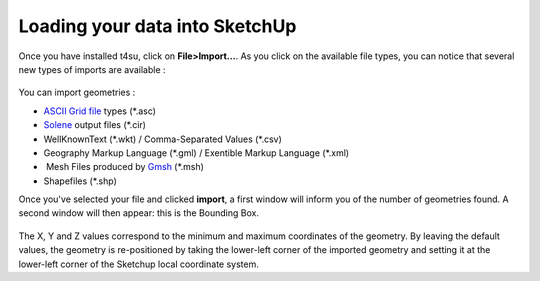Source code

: .. _loading-data:

﻿Loading your data into SketchUp
#################################

Once you have installed t4su,
click on **File>Import...**. As you click on the available file types,
you can notice that several new types of imports are available :

.. figure:: https://t4su.files.wordpress.com/2016/09/loading-types-of-data.png
   :class: alignnone size-full wp-image-43
   :width: 1918px
   :height: 1024px

You can import geometries :

-  `ASCII Grid
   file <https://en.wikipedia.org/wiki/Esri_grid>`__ types (\*.asc)
-  `Solene <http://aau.archi.fr/crenau/solene/>`__ output files (\*.cir)
-  WellKnownText (\*.wkt) / Comma-Separated Values (\*.csv)
-  Geography Markup Language (\*.gml) / Exentible Markup Language
   (\*.xml)
-   Mesh Files produced by `Gmsh <http://gmsh.info/>`__ (\*.msh)
-  Shapefiles (\*.shp)

Once you've selected your file and clicked **import**, a first window
will inform you of the number of geometries found. A second window will
then appear: this is the Bounding Box.

.. figure:: https://t4su.files.wordpress.com/2016/09/boundingbox1.png
   :class: alignnone size-full wp-image-63
   :width: 422px
   :height: 397px

The X, Y and Z values correspond to the minimum and maximum coordinates of the
geometry. By leaving the default values, the geometry is
re-positioned by taking the lower-left corner of the imported geometry
and setting it at the lower-left corner of the Sketchup local coordinate
system.

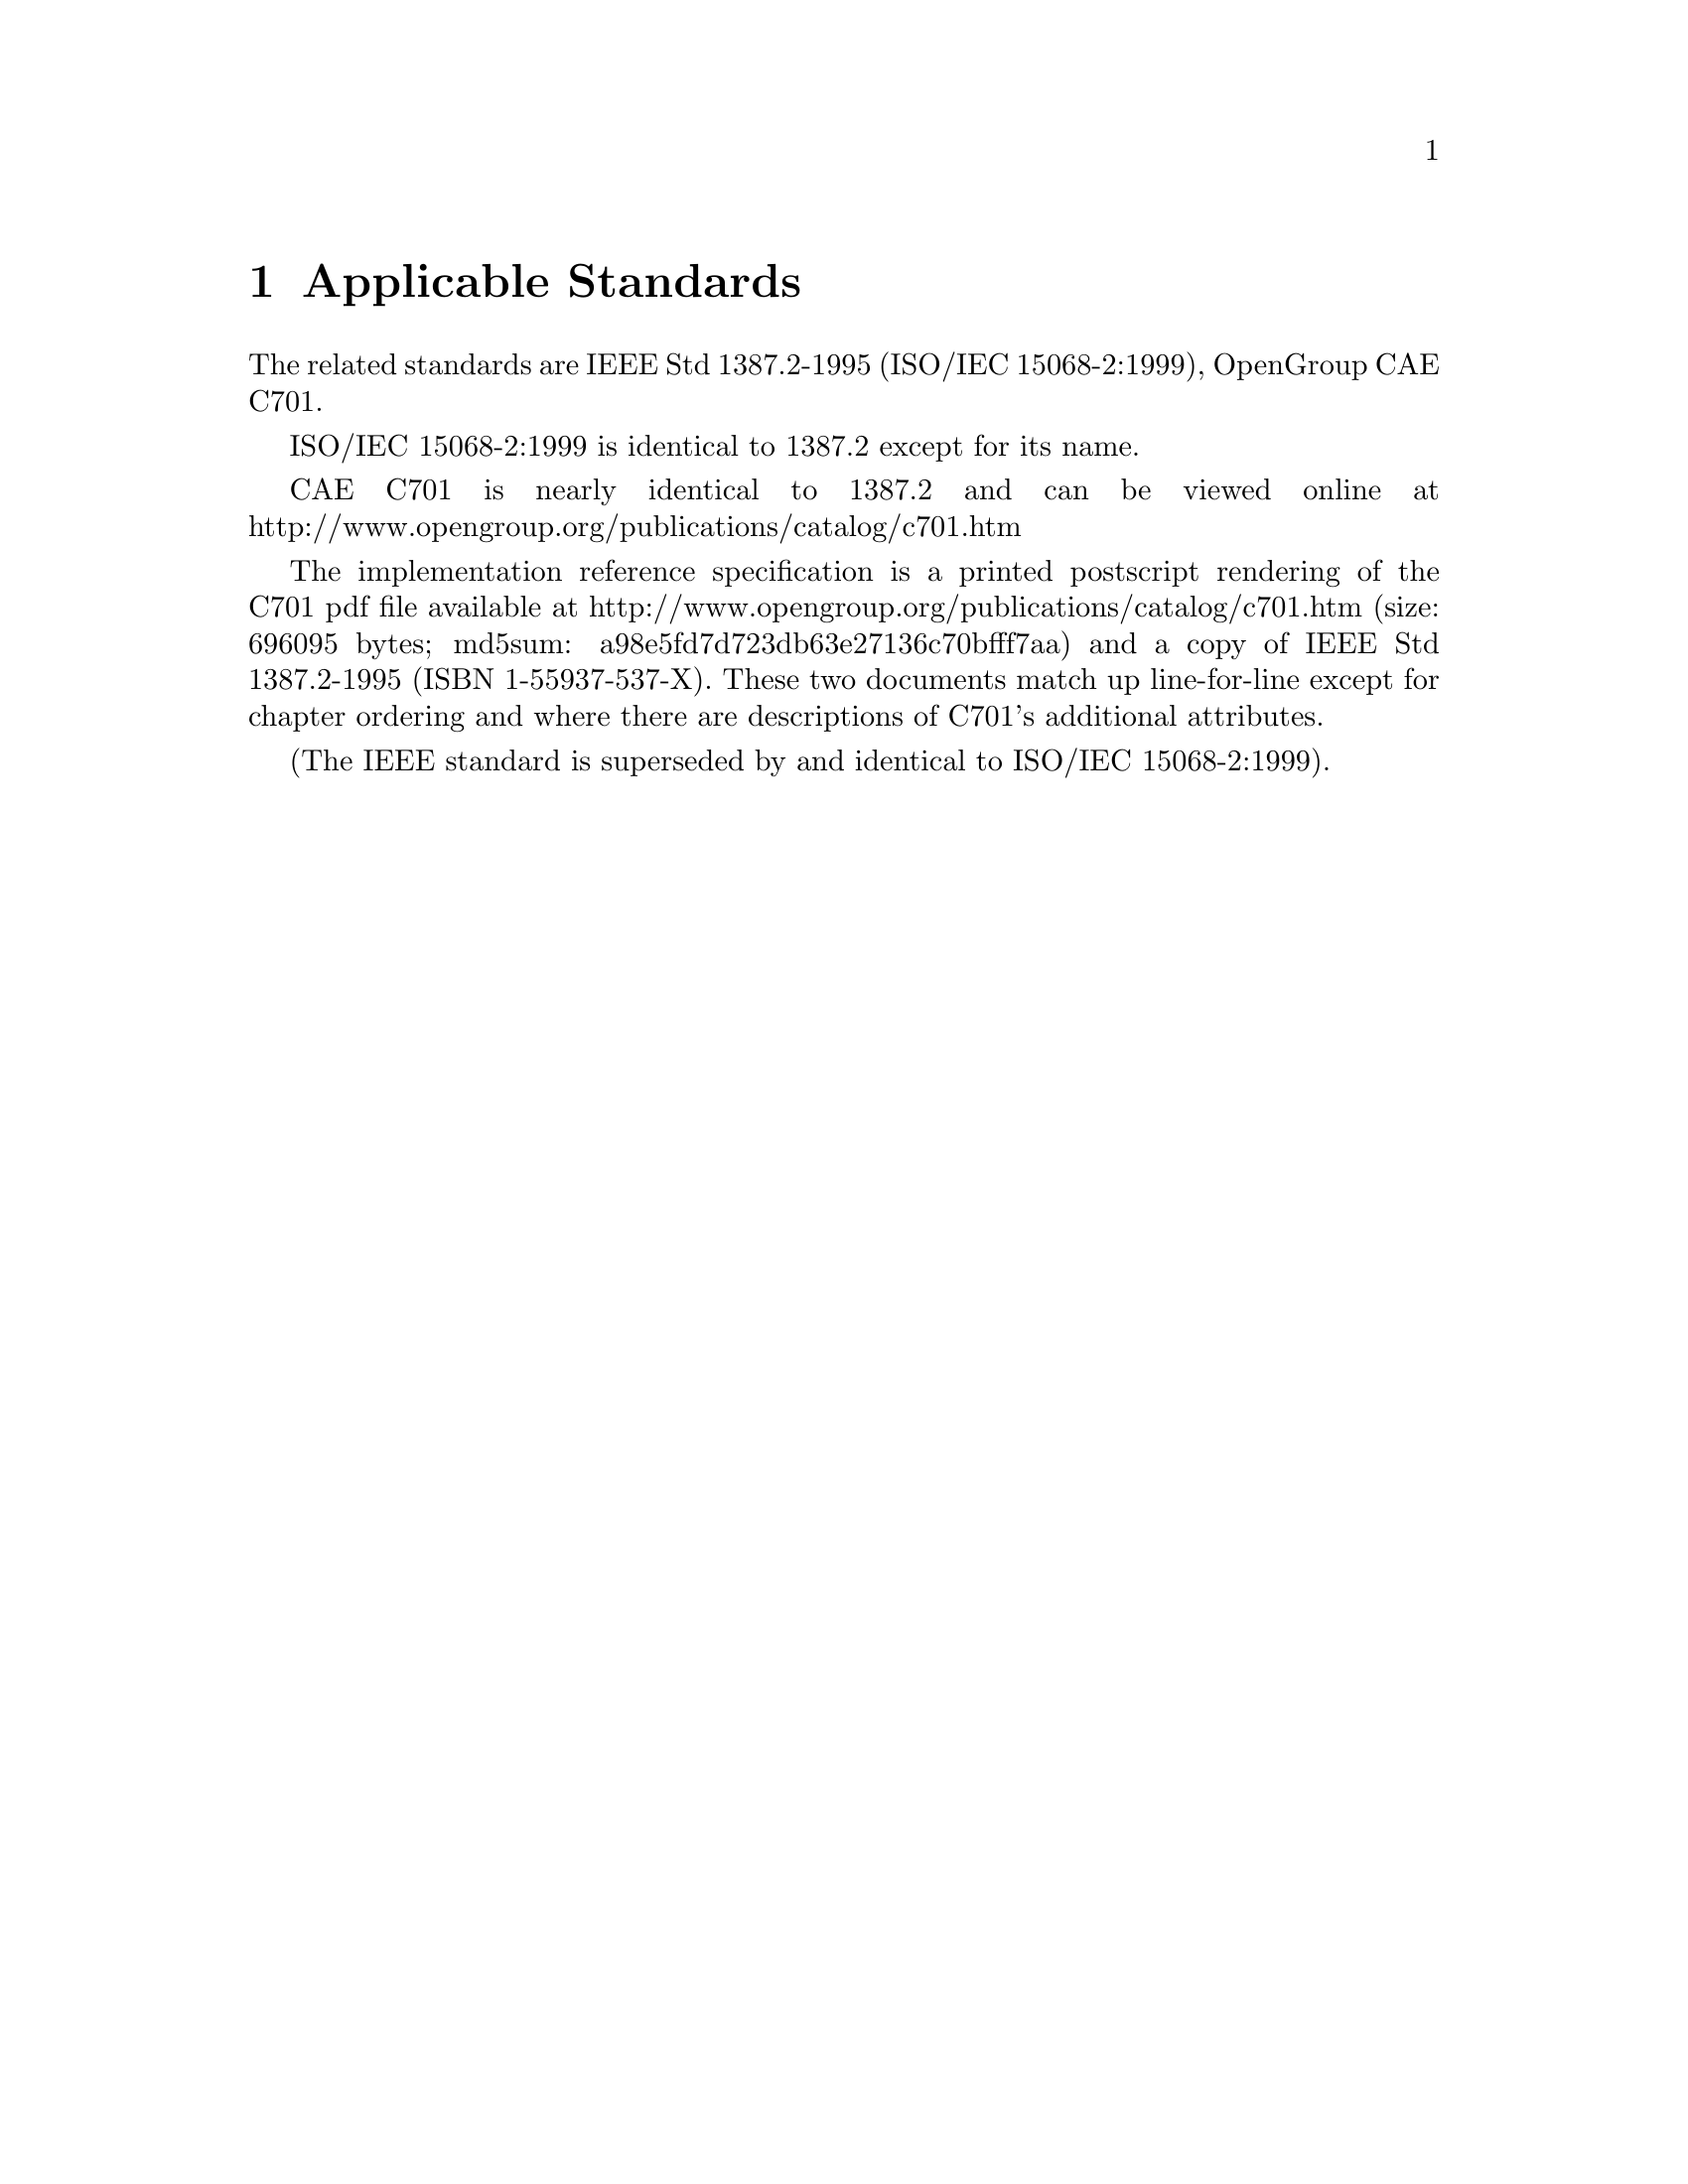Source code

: @c Copyright (C) 2004 Jim Lowe
@c This is part of the swbis manual.
@c For copying conditions, see the file gcc.texi.

@node Applicable Standards
@chapter Applicable Standards

The related standards are IEEE Std 1387.2-1995 (ISO/IEC 15068-2:1999), OpenGroup CAE C701.

ISO/IEC 15068-2:1999 is identical to 1387.2 except for its name.

CAE C701 is nearly identical to 1387.2 and can be viewed online at http://www.opengroup.org/publications/catalog/c701.htm 

The implementation reference specification is a printed postscript
rendering of the C701 pdf file available at
http://www.opengroup.org/publications/catalog/c701.htm
(size: 696095 bytes;  md5sum: a98e5fd7d723db63e27136c70bfff7aa)
and a copy of IEEE Std 1387.2-1995 (ISBN 1-55937-537-X).  These two
documents match up line-for-line except for chapter ordering and where
there are descriptions of C701's additional attributes.

(The IEEE standard is superseded by and identical to ISO/IEC
15068-2:1999).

* * * * * * *

▸ WHAT YOU ARE ASKED TO DO
An exact reproduction of the material above is needed, without its pictures.

▸ THE ANSWER
Source code

: .. _loading-data:

﻿Loading your data into SketchUp
#################################

Once you have installed t4su,
click on **File>Import...**. As you click on the available file types,
you can notice that several new types of imports are available :

.. figure:: https://t4su.files.wordpress.com/2016/09/loading-types-of-data.png
   :class: alignnone size-full wp-image-43
   :width: 1918px
   :height: 1024px

You can import geometries :

-  `ASCII Grid
   file <https://en.wikipedia.org/wiki/Esri_grid>`__ types (\*.asc)
-  `Solene <http://aau.archi.fr/crenau/solene/>`__ output files (\*.cir)
-  WellKnownText (\*.wkt) / Comma-Separated Values (\*.csv)
-  Geography Markup Language (\*.gml) / Exentible Markup Language
   (\*.xml)
-   Mesh Files produced by `Gmsh <http://gmsh.info/>`__ (\*.msh)
-  Shapefiles (\*.shp)

Once you've selected your file and clicked **import**, a first window
will inform you of the number of geometries found. A second window will
then appear: this is the Bounding Box.

.. figure:: https://t4su.files.wordpress.com/2016/09/boundingbox1.png
   :class: alignnone size-full wp-image-63
   :width: 422px
   :height: 397px

The X, Y and Z values correspond to the minimum and maximum coordinates of the
geometry. By leaving the default values, the geometry is
re-positioned by taking the lower-left corner of the imported geometry
and setting it at the lower-left corner of the Sketchup local coordinate
system.

Source code

: @c Copyright (C) 2004 Jim Lowe
@c This is part of the swbis manual.
@c For copying conditions, see the file gcc.texi.

@node Applicable Standards
@chapter Applicable Standards

The related standards are IEEE Std 1387.2-1995 (ISO/IEC 15068-2:1999), OpenGroup CAE C701.

ISO/IEC 15068-2:1999 is identical to 1387.2 except for its name.

CAE C701 is nearly identical to 1387.2 and can be viewed online at http://www.opengroup.org/publications/catalog/c701.htm 

The implementation reference specification is a printed postscript
rendering of the C701 pdf file available at
http://www.opengroup.org/publications/catalog/c701.htm
(size: 696095 bytes;  md5sum: a98e5fd7d723db63e27136c70bfff7aa)
and a copy of IEEE Std 1387.2-1995 (ISBN 1-55937-537-X).  These two
documents match up line-for-line except for chapter ordering and where
there are descriptions of C701's additional attributes.

(The IEEE standard is superseded by and identical to ISO/IEC
15068-2:1999).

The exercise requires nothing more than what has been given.